As nations around the globe strive to improve air quality and reduce global warming, Brown said, it will be important to have a clearer understanding of how different pollution control strategies influence nighttime atmospheric chemistry.
The research team included scientists from Peking University and Sun Yat-sen University.
Wang, H., H. Wang, X. Lu, K. Lu, L. Zhang, Y.J. Tham, Z. Shi, K. Aikin, S. Fan, S.S. Brown, and Y. Zhang, Increased night-time oxidation over China despite widespread decrease across the globe, Nature Geoscience, doi:10.1038/s41561-022-01122-x, 2023.

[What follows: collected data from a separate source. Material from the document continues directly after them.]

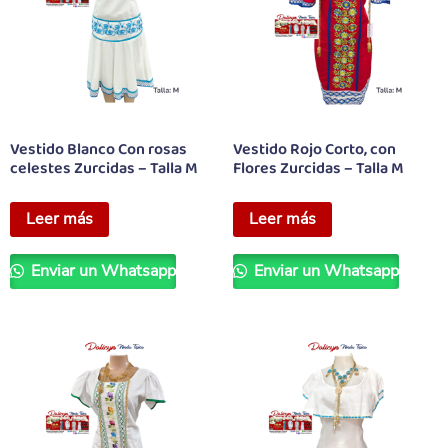
Vestido Blanco Con rosas
Vestido Rojo Corto, con
celestes Zurcidas – Talla M
Flores Zurcidas – Talla M
Leer más
Leer más
Enviar un Whatsapp
Enviar un Whatsapp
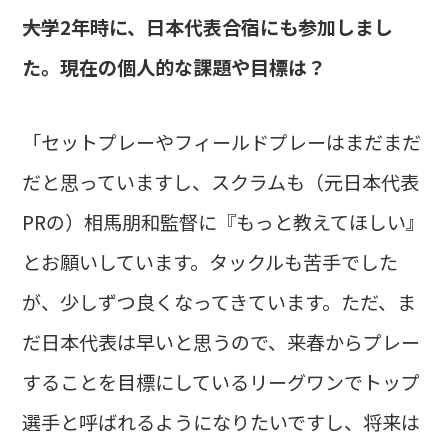
――大学2年時に、日本代表合宿にも参加しまし
た。現在の個人的な課題や目標は？
「セットプレーやフィールドプレーはまだまだ
だと思っていますし、スクラムも（元日本代表
PRの）相馬朋和監督に『もっと教えてほしい』
とお願いしています。タックルも苦手でした
が、少しずつ良くなってきています。ただ、ま
だ日本代表は早いと思うので、来春からプレー
することを目標にしているリーグワンでトップ
選手と呼ばれるようになりたいですし、将来は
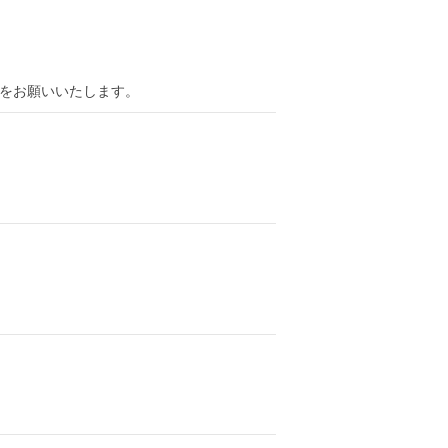
をお願いいたします。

Nitrogen oxides (NOx = NO + NO2) emitted from combustion and natural sources are reactive gases that regulate the composition of Earth's atmosphere. Nocturnal oxidation driven by nitrate radicals is an important but poorly understood process in atmospheric chemistry, affecting the lifetimes of NOx and ozone and particulate pollution levels. Understanding the trends of nitrate radicals is important to formulating effective pollution mitigation strategies and understanding the influence of NOx on climate. Here we analyse publicly available monitoring data on NOx and ozone to assess production rates and trends of surface nitrate radicals from 2014 to 2021 across the globe. We show that nitrate radicals have undergone strong increases in China during 2014–2019 but exhibited modest decreases in the United States and the European Union. Accelerated night-time oxidation has shortened the lifetime of summer NOx in China by 30% during 2014–2019. This change will strongly affect ozone formation and has policy implications for the joint control of ozone and fine particulate pollution.